Investment and commercial banks, however, are limited by their very nature. They see indemnity risk as almost gambling. They view both primary insurers and reinsurers as not doing their homework before underwriting a risk. The investment and commercial bankers have more capital than either the primary insurance or the reinsurance industry, but their small appetite for risk has limited them to the finite risk market and SPVs (special purpose vehicles), items considered to be the closest to sure things as possible due to their well-quantified exposures and limited timeframes.

Indeed, most industries have experienced such trends, and reinsurance is no different. Companies that were once niche players become larger through their own growth or acquisition and, while they thrive for awhile, often begin to suffer from their own success.

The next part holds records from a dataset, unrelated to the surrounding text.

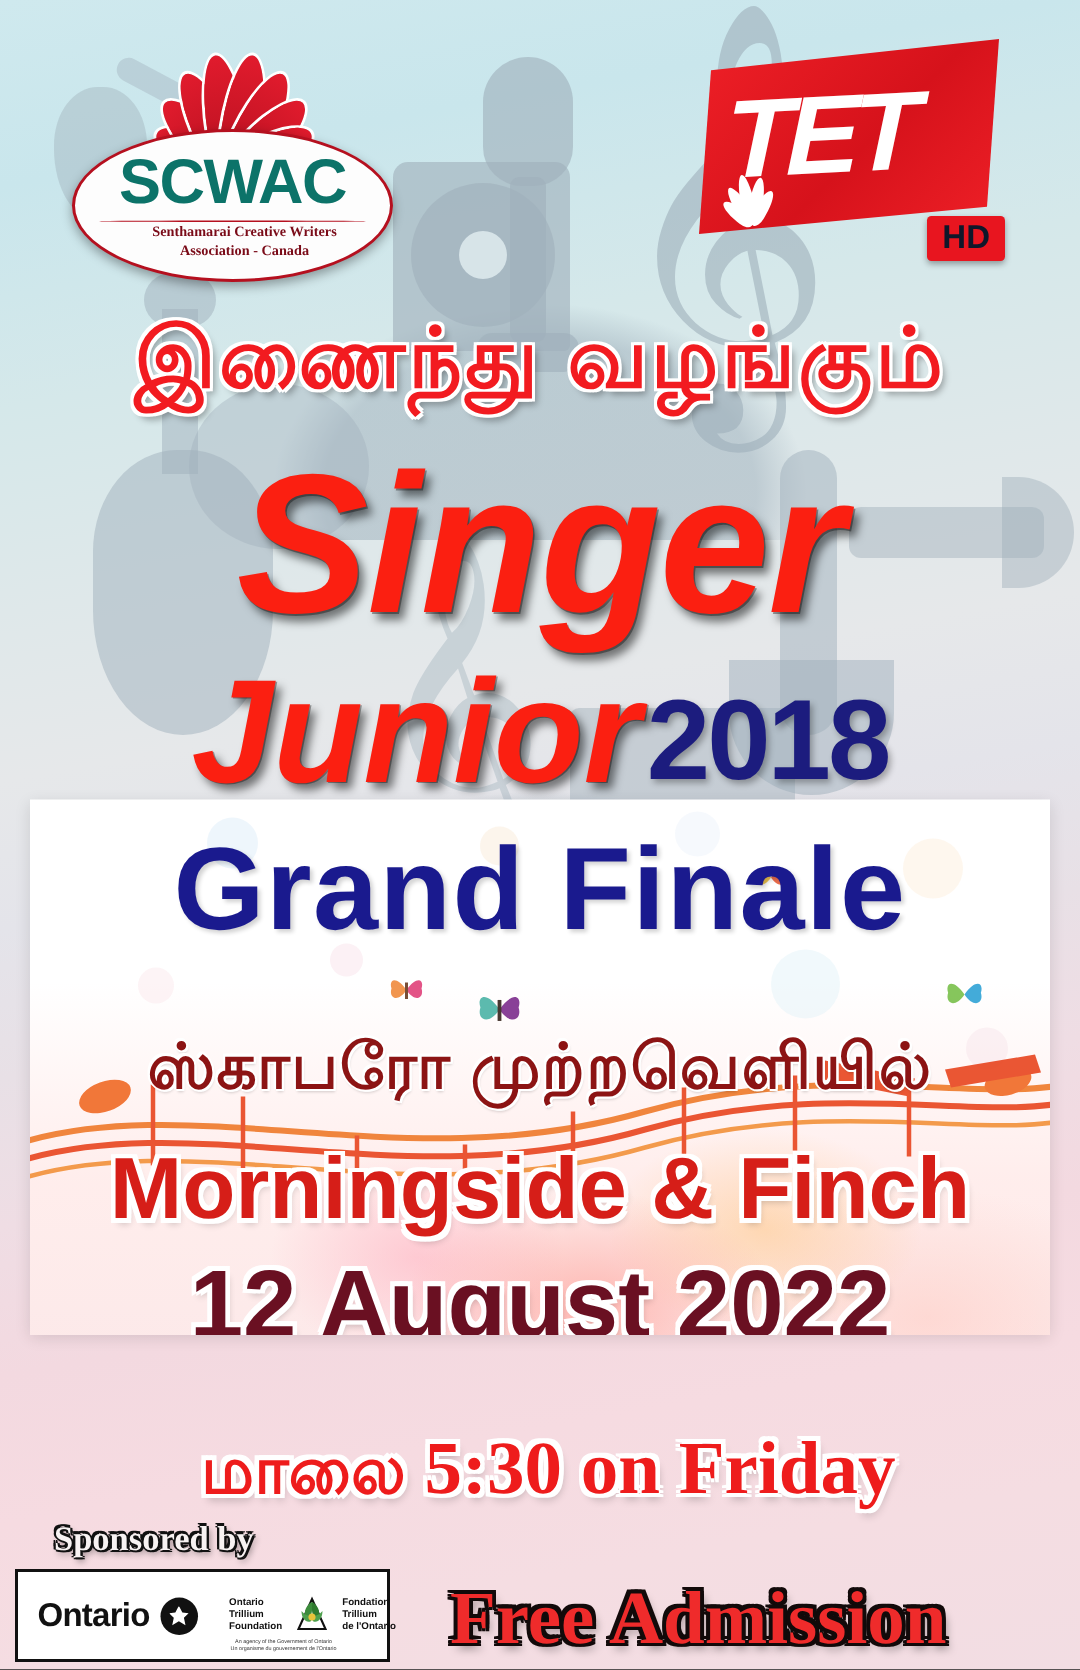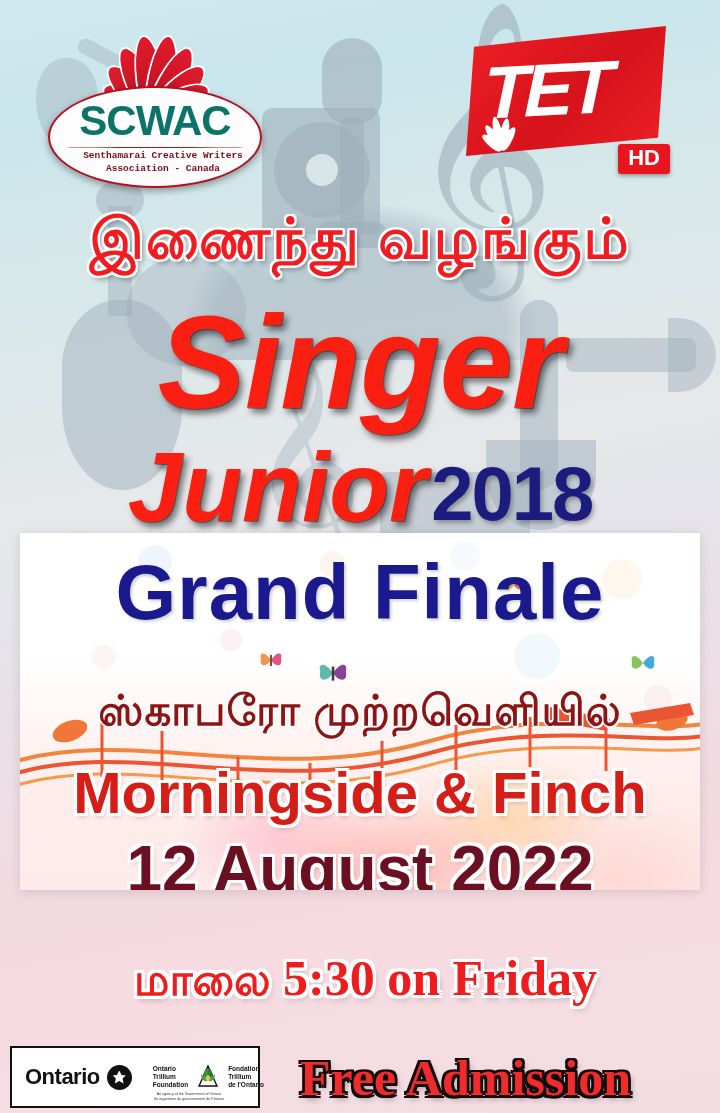--- a/index.html
+++ b/index.html
@@ -241,7 +241,7 @@
     line-height: 13px;
     font-weight: bold;
     color: #7a0b18;
-    font-family: Liberation Mono, monospace;
+    font-family: Liberation Serif, serif;
   }
 
   .logo-tet {

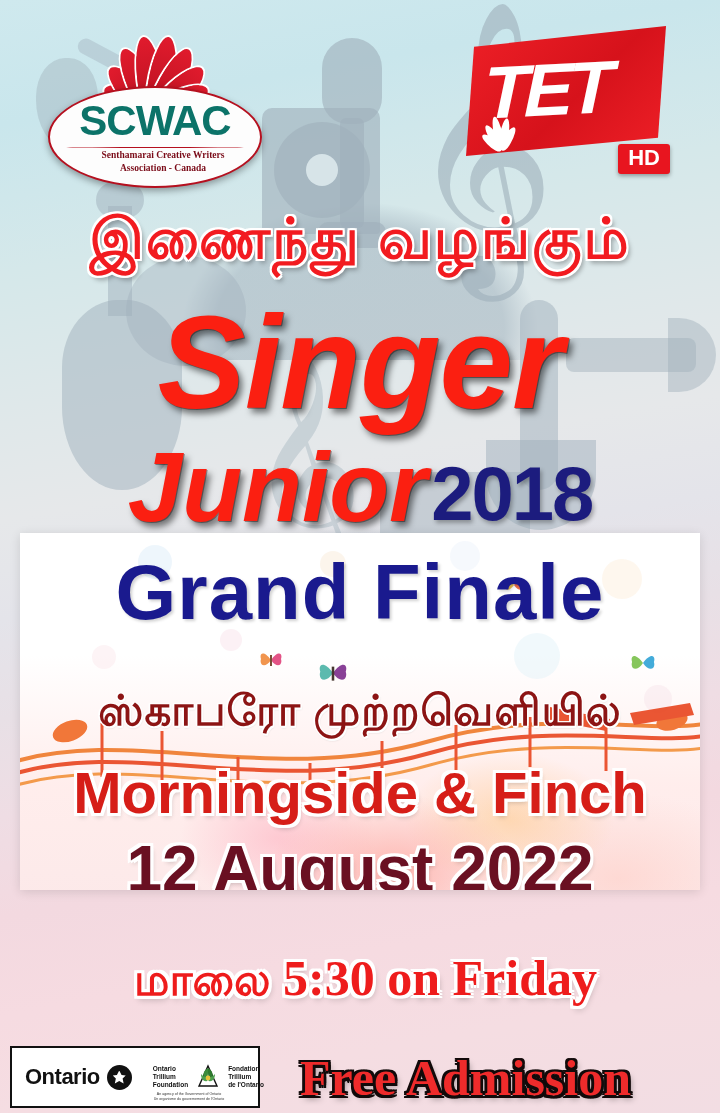--- a/index.html
+++ b/index.html
@@ -292,7 +292,7 @@
     position: absolute;
     right: -4px; bottom: -18px;
     background: #e8151f;
-    color: #ffffff;
+    color: #0f172a;
     font-size: 22px;
     font-weight: bold;
     padding: 1px 10px 3px;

Ace faces this challenge after its phenomenal rise to prominence since its formation in 1985. GE Capital and Swiss Re continue to acquire companies and face challenges to integrate operations and culture as the parent organization swallows up more and more entities. Old stalwarts such as General Re/Berkshire Hathaway face the challenge of remaining competitive despite their own deep pockets.

One thing is certain, however: There is a company somewhere in the Western Hemisphere that sees itself as the next Ace, Zurich, ERC, Swiss Re or Munich-American, and it is ready to capitalize on the next market trend. Some little fish eventually will grow up to be a big fish, regardless of the size of the pond.

What those little fish that survive are destined to be called–investment banks, primary ART market specialists, or reinsurance niche players–remains to be seen. The only certainty is that complacent corporations die, dynamic ones survive, and whether or not the financial reform of H.R. 10 passes has little bearing in the long run on the competitive environment. Excellence demands adaptability, and reinsurers are well-poised to survive in the 21st century. The only question that remains is: In what form?